### Given records
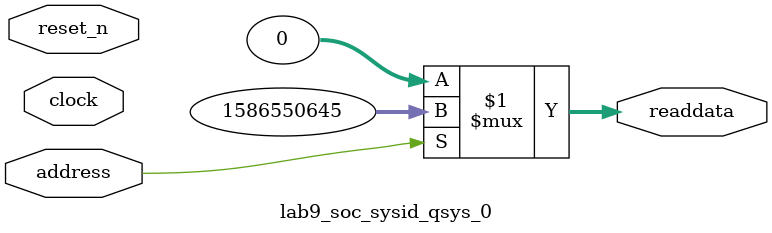
<source format=v>



// synthesis translate_off
`timescale 1ns / 1ps
// synthesis translate_on

// turn off superfluous verilog processor warnings 
// altera message_level Level1 
// altera message_off 10034 10035 10036 10037 10230 10240 10030 

module lab9_soc_sysid_qsys_0 (
               // inputs:
                address,
                clock,
                reset_n,

               // outputs:
                readdata
             )
;

  output  [ 31: 0] readdata;
  input            address;
  input            clock;
  input            reset_n;

  wire    [ 31: 0] readdata;
  //control_slave, which is an e_avalon_slave
  assign readdata = address ? 1586550645 : 0;

endmodule



</source>
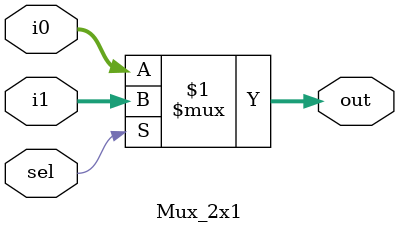
<source format=sv>
module Mux_2x1 #(
	parameter N = 4
)(
	input  [N-1:0] i0,
	input  [N-1:0] i1,
	input          sel,
	output [N-1:0] out
);

assign out = sel ? i1 : i0;

endmodule
</source>
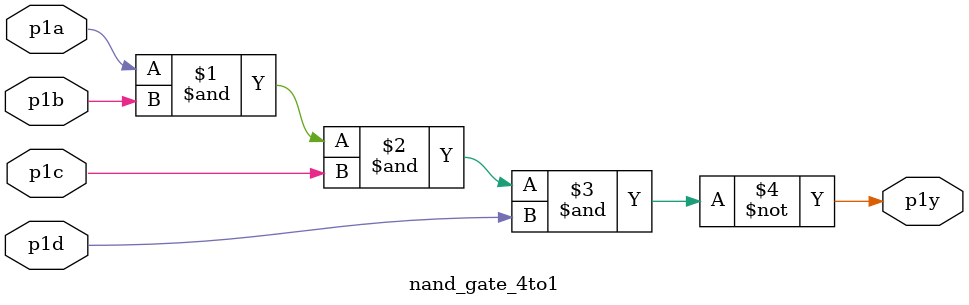
<source format=sv>
module top_module(
  input p1a,
  input p1b,
  input p1c,
  input p1d,
  output p1y,
  input p2a,
  input p2b,
  input p2c,
  input p2d,
  output p2y
);

  // Declare internal wires
  wire nand1_out;
  wire nand2_out;

  // Instantiate the 4-input NAND gates
  nand_gate_4to1 nand1(
    .p1a(p1a),
    .p1b(p1b),
    .p1c(p1c),
    .p1d(p1d),
    .p1y(nand1_out)
  );

  nand_gate_4to1 nand2(
    .p1a(p2a),
    .p1b(p2b),
    .p1c(p2c),
    .p1d(p2d),
    .p1y(nand2_out)
  );

  // Output connections
  assign p1y = nand1_out;
  assign p2y = nand2_out;

endmodule
module nand_gate_4to1(
  input p1a,
  input p1b,
  input p1c,
  input p1d,
  output p1y
);
  assign p1y = ~(p1a & p1b & p1c & p1d);
endmodule

</source>
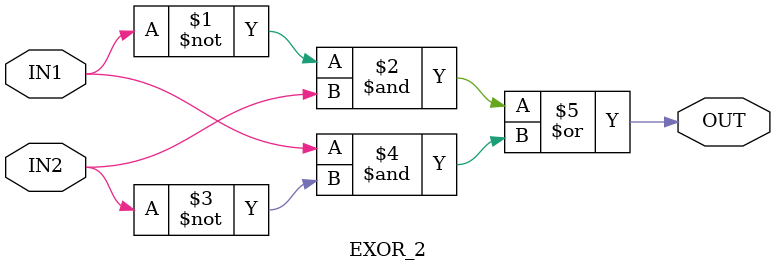
<source format=v>
/* GATE	*/
module GATE	(IN_1, IN_2, IN_3, OUT_AND, OUT_OR, OUT_NAND, OUT_NOR, OUT_NOT, OUT_BUF, OUT_EXOR);
input 	IN_1, IN_2, IN_3;
output	OUT_AND, OUT_OR, OUT_NAND, OUT_NOR, OUT_NOT, OUT_BUF, OUT_EXOR;

	AND_2		AND_2		(IN_1, IN_2, OUT_AND);
	OR_3		OR_3		(IN_1, IN_2, IN_3, OUT_OR);
	NAND_2	NAND_2	(IN_1, IN_2, OUT_NAND);
	NOR_2		NOR_2		(IN_1, IN_2, OUT_NOR);
	NOT_1		NOT_1		(IN_1, OUT_NOT);
	BUF_1		BUF_1		(IN_1, OUT_BUF);
	EXOR_2	EXOR_2	(IN_1, IN_2, OUT_EXOR);
	
endmodule

/* AND_2 */
module	AND_2	(IN1, IN2, OUT);
input		IN1, IN2;
output	OUT;

assign	OUT	= IN1 & IN2;
endmodule

/* OR_3 */
module	OR_3	(IN1, IN2, IN3, OUT);
input		IN1, IN2, IN3;
output	OUT;

assign	OUT	= IN1 | IN2 | IN3;
endmodule

/* NAND_2 */
module	NAND_2	(IN1, IN2, OUT);
input		IN1, IN2;
output	OUT;

assign	OUT	= ~(IN1 & IN2);
endmodule

/* NOR_2 */
module	NOR_2	(IN1, IN2, OUT);
input		IN1, IN2;
output	OUT;

assign	OUT	= ~(IN1 | IN2);
endmodule

/* NOT */
module	NOT_1	(IN, OUT);
input		IN;
output	OUT;

assign	OUT	= ~IN;
endmodule

/* BUF */
module	BUF_1	(IN, OUT);
input		IN;
output	OUT;

assign	OUT	= IN;
endmodule

/* EXOR_2 */
module	EXOR_2	(IN1, IN2, OUT);
input		IN1, IN2;
output	OUT;

assign	OUT	= ~IN1 & IN2 | IN1 & ~IN2;
endmodule
	
</source>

### What needs to be done
Every line in the data that holds the string "readdata" should be copied.

### Output for this task
                readdata
  output  [ 31: 0] readdata;
  wire    [ 31: 0] readdata;
  assign readdata = address ? 1586550645 : 0;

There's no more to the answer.